Four in five Native women experience violence at some time in their lives, according to a 2016 survey by the National Institute of Justice, cited in an August 2019 Think Progress report.
“About nine in 10 Native American rape or sexual-assault victims had assailants who were white or Black,” according to a 1999 Justice Department report.
“Although the number of Native Americans murdered or missing in 2016 exceeded 3,000 — roughly the number of people who died during the Sept. 11, 2001 terror attack — the Justice Department’s missing persons database logged only 116 cases that year,” Think Progress noted. “The sheer scale of the violence against Native women and the abysmal failure by the government to adequately address it, explains why the issue was given such prominence during this week’s presidential candidates’ forum in Sioux City — the first to focus entirely on Native American issues.”
But even that didn’t grab media attention.
There are multiple complicating factors in reporting, tracking, investigating and prosecuting, which were explored in coverage by The Guardian and Yes! Magazine, as well as Ms. and Think Progress.
“Campaigners, including the Sovereign Bodies Institute, the Brave Heart Society, and the Urban Indian Health Institute, identify aspects of systemic racism — including the indelible legacies of settler colonialism, issues with law enforcement, a lack of reliable and comprehensive data, and flawed policymaking — as deep-rooted sources of the crisis,” Project Censored summed up. “As YES! Magazine reported, tribal communities in the United States often lack jurisdiction to respond to crimes.”
This was partially remedied in the 2013 reauthorization of the Violence Against Women Act, known as VAWA, but “it left sex trafficking and other forms of sexual violence outside tribal jurisdiction, YES! Magazine reported.”
The House voted to expand tribal jurisdiction in such cases in its 2019 VAWA reauthorization, but, Ms. reported, “The bill is now languishing in the Senate, where Republicans have so far blocked a vote.”
Another facet of the problem explored by Yes! is the connection between the extractive fossil fuel industry and violence against Native women. The Canadian report “showed a strong link between extraction zones on the missing and murdered women crisis in Canada,” Yes! noted. “It specifically cited rotational shift work, sexual harassment in the workplace, substance abuse, economic insecurity, and a largely transient workforce as contributing to increased violence against Native women in communities near fossil fuel infrastructure.”

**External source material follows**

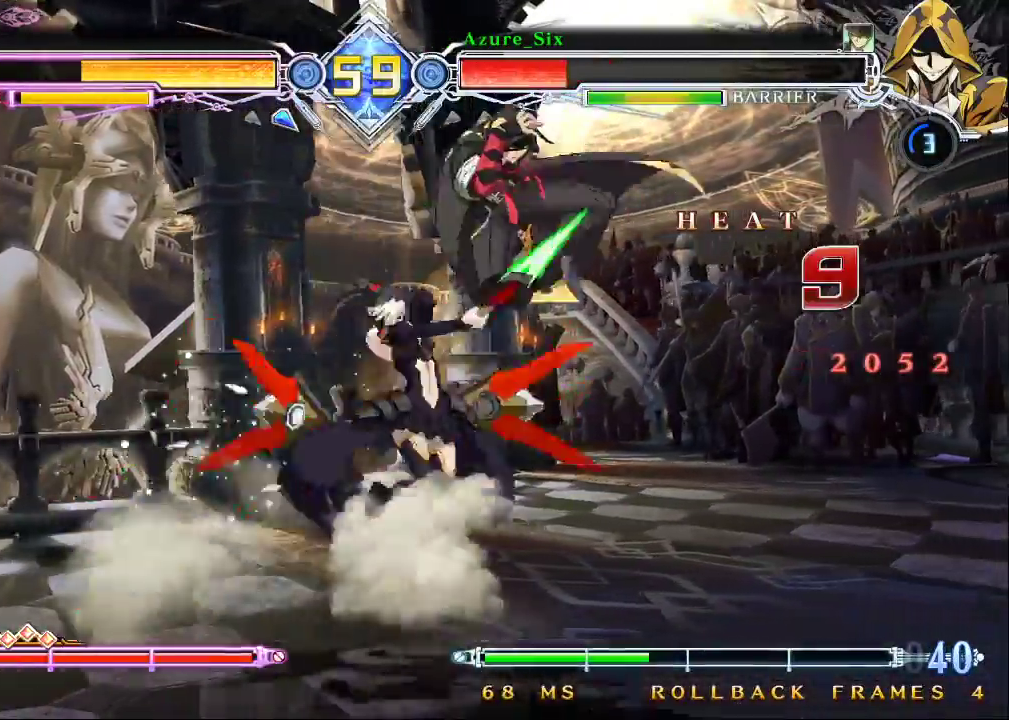
{"buttons": [], "left_stick": "center", "events": [[233, "TRIANGLE", "down"], [267, "left_stick", "center"], [333, "TRIANGLE", "up"], [433, "left_stick", "left"], [500, "left_stick", "center"]]}
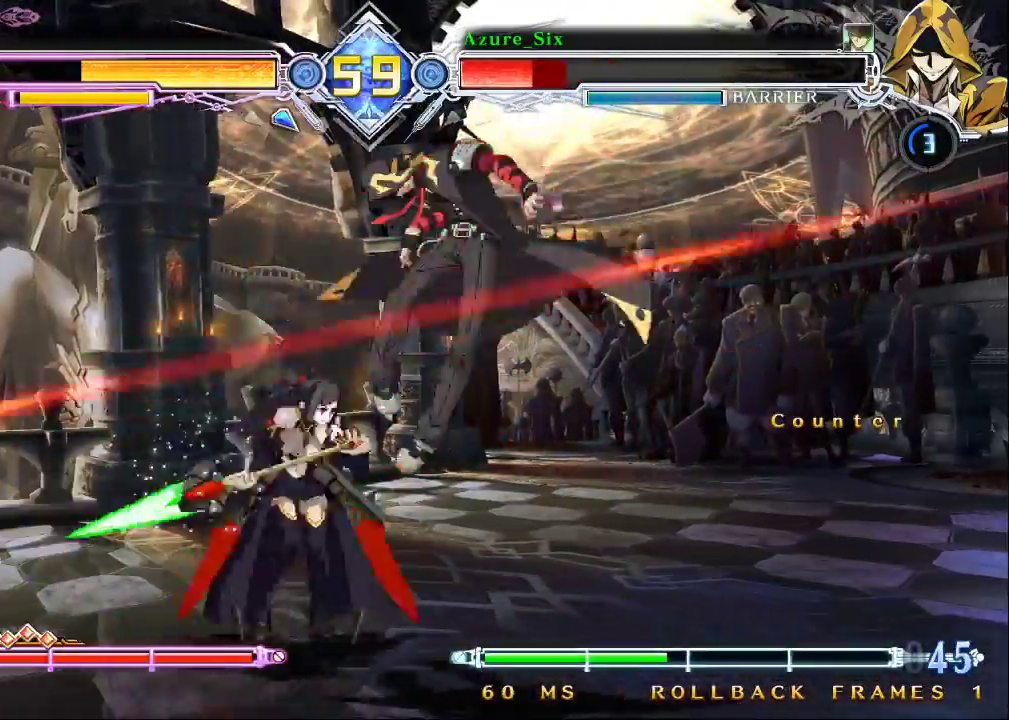
{"buttons": ["SQUARE", "TRIANGLE"], "left_stick": "right", "events": [[67, "left_stick", "left"], [167, "SQUARE", "down"], [167, "TRIANGLE", "down"], [200, "left_stick", "down-right"], [333, "left_stick", "right"]]}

“It creates this culture of using and abuse,” said Annita Lucchesi, executive director of the Sovereign Bodies Institute. “If you can use and abuse the water and land, you can use and abuse the people around you too.”
Project Censored concluded, “As a result of limited news coverage, the United States is far from a national reckoning on its crisis of missing and murdered Indigenous women and girls.”
2. Monsanto “Intelligence Center” Targeted Journalists and Activists
In its fight to avoid liability for causing cancer, the agricultural giant Monsanto (now owned by Bayer) created an “intelligence fusion center” to “monitor and discredit” journalists and activists, Sam Levin reported for The Guardian in August 2019.
“More than 18,000 people have filed suit against Monsanto, alleging that exposure to Roundup [weedkiller] caused non-Hodgkin lymphoma, and that Monsanto covered up the risks by manipulating scientific data and silencing critics,” the Hill summarized. “The company has lost three high-profile cases in the past year, and Bayer is reportedly offering $8 billion to settle all outstanding claims.”